During the year, Azure Power Solar Energy Private Limited, a wholly owned subsidiary of Azure Power Global Limited, planned to issue a green bond offering of $350 million, with an expected US dollar coupon of 5.65 per cent. Azure Power is expected to use the proceeds to refinance its existing debt. And Urja Global Limited received approval in its annual general meeting to issue green bonds of up to $500 million to finance its renewable energy projects and expand its electric vehicle business.


The renewable energy sector has its own set of risks and challenges that financiers have to take into account. The recent fall in solar and wind power tariffs has left investors with single-digit returns from projects. Both the solar and wind segments are dealing with land acquisition challenges, and the must-run status of renewable energy projects has often been questioned. A recent order issued in Karnataka to stop procuring solar power as its discoms had met their renewable purchase obligations has diluted investor interest in the segment.

Transmission constraints continue to impact project development while payment delays by cash-strapped discoms are elevating the risk profile of projects for financiers. Moreover, the PPA renegotiation crisis in Andhra Pradesh has added to investor concerns. These issues notwithstanding, there has been a considerable increase in private equity deals, which indicates the growth opportunities that exist for developers and investors alike. Over the next year, the investment opportunities in renewables are likely to grow for investors as a number of renewable energy players are exploring the possibility of diversifying into new segments such as e-mobility and battery storage, and start ups with sustainable business models are entering the waste-to-energy segment.

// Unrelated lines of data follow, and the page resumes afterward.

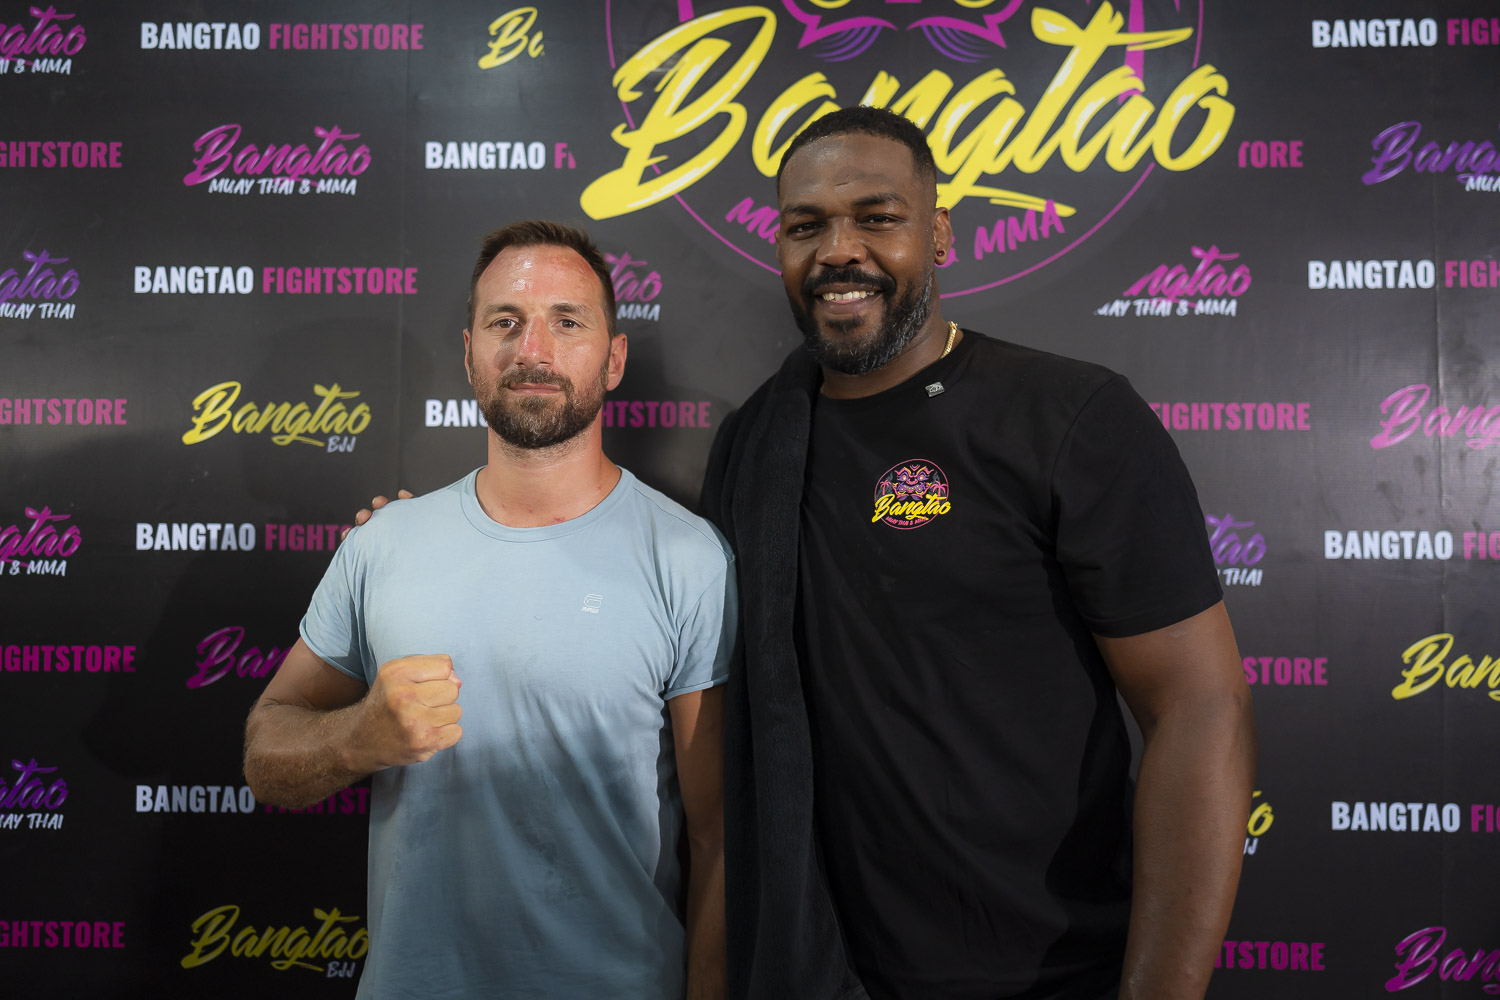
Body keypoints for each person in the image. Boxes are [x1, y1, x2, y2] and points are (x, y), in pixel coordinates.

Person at [698, 107, 1256, 1000]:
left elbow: (1199, 708)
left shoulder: (1071, 418)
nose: (839, 251)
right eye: (806, 226)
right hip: (821, 971)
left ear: (940, 235)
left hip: (1050, 975)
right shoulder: (756, 441)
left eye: (877, 217)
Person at [244, 220, 735, 1000]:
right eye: (506, 322)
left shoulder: (690, 559)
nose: (532, 349)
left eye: (566, 322)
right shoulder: (384, 544)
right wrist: (357, 738)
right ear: (470, 353)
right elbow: (266, 757)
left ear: (613, 360)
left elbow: (718, 839)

The improvement in the exit environment is another positive for the segment. In the past year, several assets have been sold. With more foreign capital coming in, other such assets could be changing hands in the near future. Another exit option for private investors has been IPOs. The listing of renewable energy companies on the bourses during the past year is a welcome sign, considering that many companies have in the past withdrawn or postponed their IPO proposals. A high interest rate, which makes debt servicing difficult, has been the key reason for the reduction in debt deals. The willingness of developers to raise money through green bonds has been another factor. European countries, which are currently flush with money, find it attractive to earn 4-5 per cent through green bonds issued by Indian developers rather than invest in their own countries at sub-2 per cent interest rates.

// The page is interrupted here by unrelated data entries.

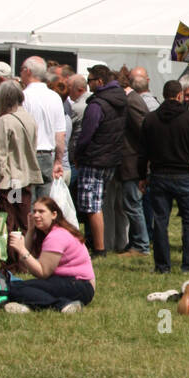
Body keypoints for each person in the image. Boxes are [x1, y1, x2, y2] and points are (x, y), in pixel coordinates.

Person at [137, 78, 189, 274]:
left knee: (160, 221)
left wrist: (142, 176)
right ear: (180, 95)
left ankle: (162, 265)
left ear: (164, 95)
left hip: (159, 175)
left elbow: (143, 152)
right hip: (183, 174)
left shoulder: (150, 119)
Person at [5, 197, 95, 313]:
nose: (36, 215)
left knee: (15, 289)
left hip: (79, 286)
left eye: (41, 212)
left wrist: (22, 250)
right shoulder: (50, 232)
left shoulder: (56, 236)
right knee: (20, 286)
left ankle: (61, 305)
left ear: (54, 214)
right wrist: (31, 230)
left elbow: (43, 273)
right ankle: (32, 306)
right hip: (72, 284)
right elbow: (24, 261)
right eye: (34, 211)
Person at [73, 64, 127, 258]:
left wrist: (77, 155)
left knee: (91, 205)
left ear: (100, 82)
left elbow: (86, 135)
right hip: (111, 157)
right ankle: (99, 243)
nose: (88, 84)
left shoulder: (97, 105)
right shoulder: (120, 100)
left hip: (94, 158)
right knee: (99, 203)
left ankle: (99, 248)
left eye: (90, 80)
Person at [0, 80, 43, 246]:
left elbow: (1, 154)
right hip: (25, 177)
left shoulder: (6, 120)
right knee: (23, 217)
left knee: (11, 219)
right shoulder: (29, 118)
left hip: (12, 179)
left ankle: (14, 258)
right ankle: (26, 253)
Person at [19, 56, 65, 199]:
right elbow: (60, 135)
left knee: (26, 203)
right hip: (47, 155)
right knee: (43, 203)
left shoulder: (23, 97)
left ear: (27, 71)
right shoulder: (55, 97)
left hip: (27, 155)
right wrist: (58, 160)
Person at [116, 73, 151, 256]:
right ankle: (137, 242)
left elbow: (143, 131)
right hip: (132, 161)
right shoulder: (132, 100)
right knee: (131, 204)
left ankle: (141, 245)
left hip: (133, 162)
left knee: (133, 204)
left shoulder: (132, 101)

Going forward, the renewable energy sector is likely to witness two key trends. The first is a greater uptake of innovative financing tools such as infrastructure investment trusts (InvITs). The industry is already moving in this direction with Piramal Enterprises and the Canada Pension Plan Investment Board planning to set up the country’s first renewable energy-focused InvIT, with an initial corpus of $600 million. The second likely trend is a greater interest among private equity investors to fund Indian renewable projects, driven by the churn taking place in this market.